Being in India is fun.  By default the food is vegetarian, which makes my life easier.  English is very widely understood, making my life easier, too, and they speak a great slightly quirky - to a Brit - version of English.  For example, every morning the guest house puts an English Language newspaper outside my room.  One of the headlines yesterday was about how some police detectives were being investigated for some crime they may have committed.

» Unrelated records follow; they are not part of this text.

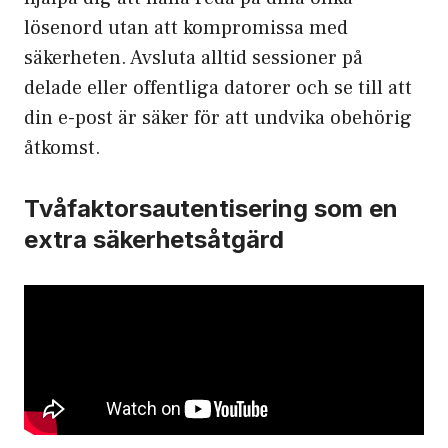
lösenord utan att kompromissa med
säkerheten. Avsluta alltid sessioner på
delade eller offentliga datorer och se till att
din e-post är säker för att undvika obehörig
åtkomst.
Tvåfaktorsautentisering som en
extra säkerhetsåtgärd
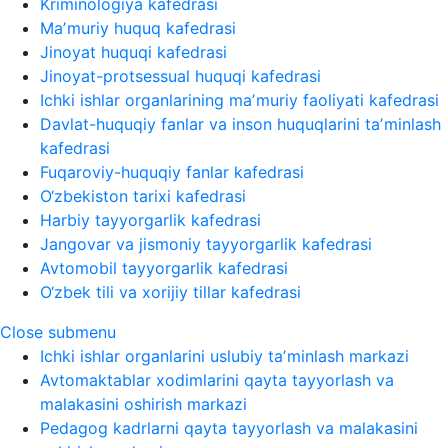
Kriminologiya kafedrasi
Maʼmuriy huquq kafedrasi
Jinoyat huquqi kafedrasi
Jinoyat-protsessual huquqi kafedrasi
Ichki ishlar organlarining maʼmuriy faoliyati kafedrasi
Davlat-huquqiy fanlar va inson huquqlarini taʼminlash
kafedrasi
Fuqaroviy-huquqiy fanlar kafedrasi
O‘zbekiston tarixi kafedrasi
Harbiy tayyorgarlik kafedrasi
Jangovar va jismoniy tayyorgarlik kafedrasi
Avtomobil tayyorgarlik kafedrasi
O‘zbek tili va xorijiy tillar kafedrasi
Close submenu
Ichki ishlar organlarini uslubiy taʼminlash markazi
Avtomaktablar xodimlarini qayta tayyorlash va
malakasini oshirish markazi
Pedagog kadrlarni qayta tayyorlash va malakasini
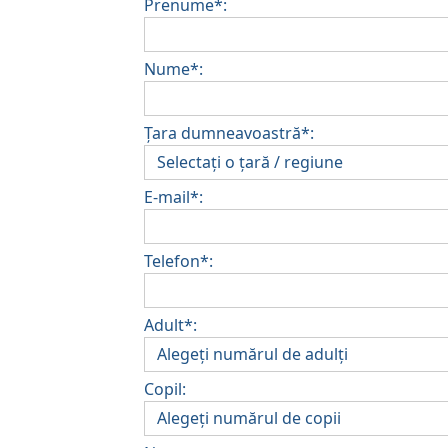
Prenume*:
Nume*:
Țara dumneavoastră*:
E-mail*:
Telefon*:
Adult*:
Copil:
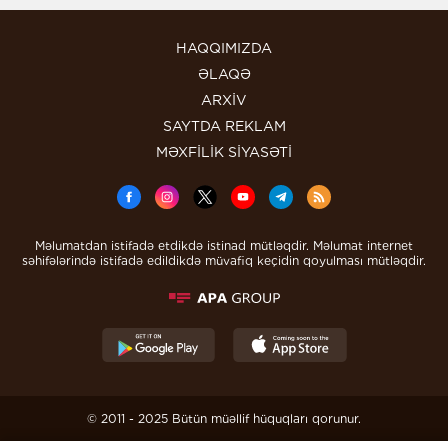
HAQQIMIZDA
ƏLAQƏ
ARXİV
SAYTDA REKLAM
MƏXFİLİK SİYASƏTİ
Məlumatdan istifadə etdikdə istinad mütləqdir. Məlumat internet
səhifələrində istifadə edildikdə müvafiq keçidin qoyulması mütləqdir.
© 2011 - 2025 Bütün müəllif hüquqları qorunur.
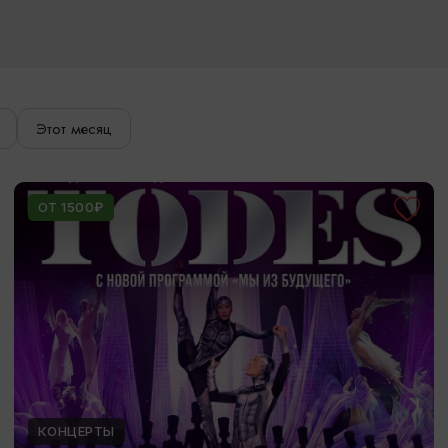
Этот месяц
ОТ 1500₽
КОНЦЕРТЫ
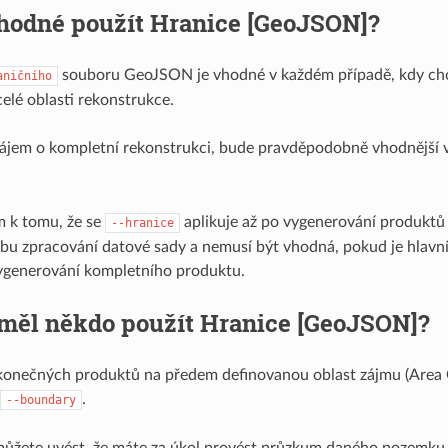
vhodné použít Hranice [GeoJSON]?
souboru GeoJSON je vhodné v každém případě, kdy chc
aničního
lé oblasti rekonstrukce.
ájem o kompletní rekonstrukci, bude pravděpodobně vhodnější 
m k tomu, že se
aplikuje až po vygenerování produktů (
--hranice
bu zpracování datové sady a nemusí být vhodná, pokud je hlav
vygenerování kompletního produktu.
 měl někdo použít Hranice [GeoJSON]?
onečných produktů na předem definovanou oblast zájmu (Area Of
.
--boundary
můžete uvést, že máte za úkol provést průzkum daného pozemku.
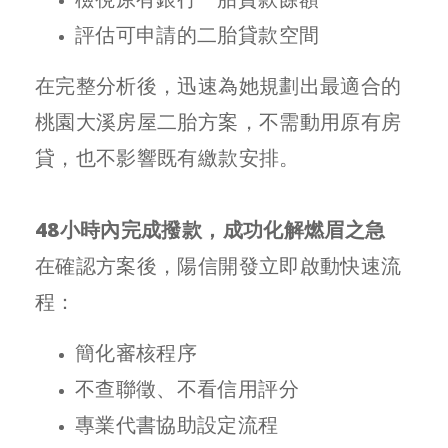
評估可申請的二胎貸款空間
在完整分析後，迅速為她規劃出最適合的
桃園大溪房屋二胎方案，不需動用原有房
貸，也不影響既有繳款安排。
48小時內完成撥款，成功化解燃眉之急
在確認方案後，陽信開發立即啟動快速流
程：
簡化審核程序
不查聯徵、不看信用評分
專業代書協助設定流程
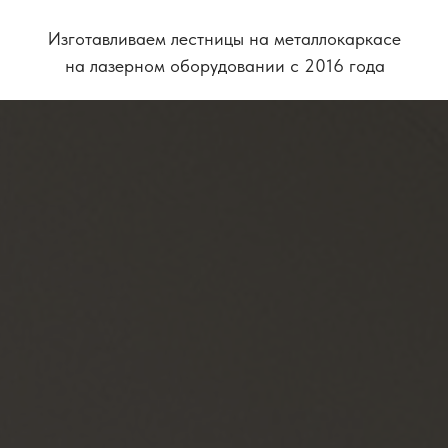
Изготавливаем лестницы на металлокаркасе
на лазерном оборудовании с 2016 года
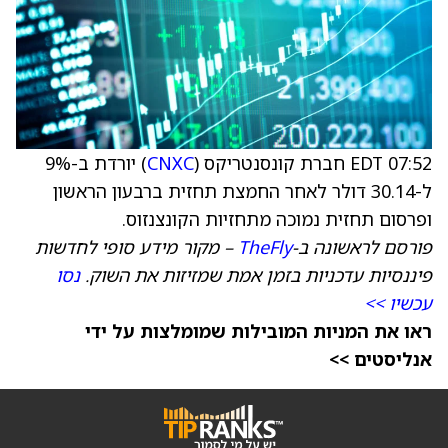
07:52 EDT חברת קונסנטריקס (
CNXC
) יורדת ב-9%
ל-30.14 דולר לאחר החמצת תחזית ברבעון הראשון
ופרסום תחזית נמוכה מתחזיות הקונצנזוס.
פורסם לראשונה ב-
TheFly
– מקור מידע סופי לחדשות
פיננסיות עדכניות בזמן אמת שמזיזות את השוק.
נסו
עכשיו >>
ראו את המניות המובילות שמומלצות על ידי
אנליסטים >>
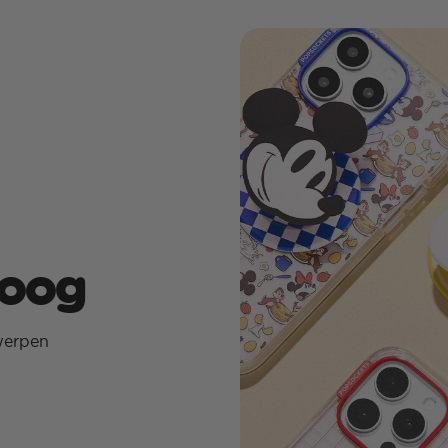
hoog
werpen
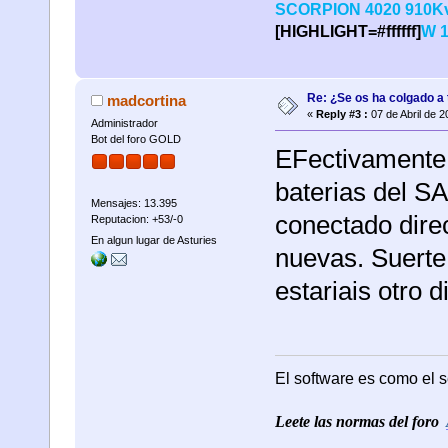
SCORPION 4020 910Kv
[HIGHLIGHT=#ffffff]
W 
Re: ¿Se os ha colgado a t
madcortina
«
Reply #3 :
07 de Abril de 2
Administrador
Bot del foro GOLD
EFectivamente 
baterias del S
Mensajes: 13.395
conectado dire
Reputacion: +53/-0
En algun lugar de Asturies
nuevas. Suerte 
estariais otro 
El software es como el s
Leete las normas del foro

They were described as "sleuths".  A perfectly correct word, but to me it conjures up an image of men in tweed with big magnifying glasses.  It made me smile.  Not as much, though, as when my host, describing the high quality of the students that the IIT institute attracts described them as the creamiest students, when we might have said the cream of the crop.  English is a great language...

Sunday 12 February 2012

In India

I'm sitting in my rather grand suite at the guest house of IIT Roorkee, a rather prestigious science-based University in India.  I'm here to teach a series of lectures at a postgraduate school for PhD students across India.  I'm talking about the Hartree-Fock approximation, and I hope I've pitched the level right.  Unlike the UK, where our nuclear physics summer schools have around 35 experimental students and 2 theoreticians, it's completely the other way round here.  Oh well, they may find it all a bit easy.  We'll find out tomorrow.  I should remember that the UK has probably the most extreme ratio of nuclear experiment to theory anywhere in the world in its academic community.  Still, my course will be rather practical theory, with details of how to really do the calculations in anger, rather than concentrating in derivations, so I think it will be interesting for the students. 

This is my second time in India.  I was here some years ago for a conference, and am happy to be back.  There's so much to like about the place:  The people, the culture, the food, the driving.  Well, at least three of those things.   Now I shall take a medicinal drink of quinine-laced tonic water (with some gin for good measure) and try to sleep through the jet lag.  Good night!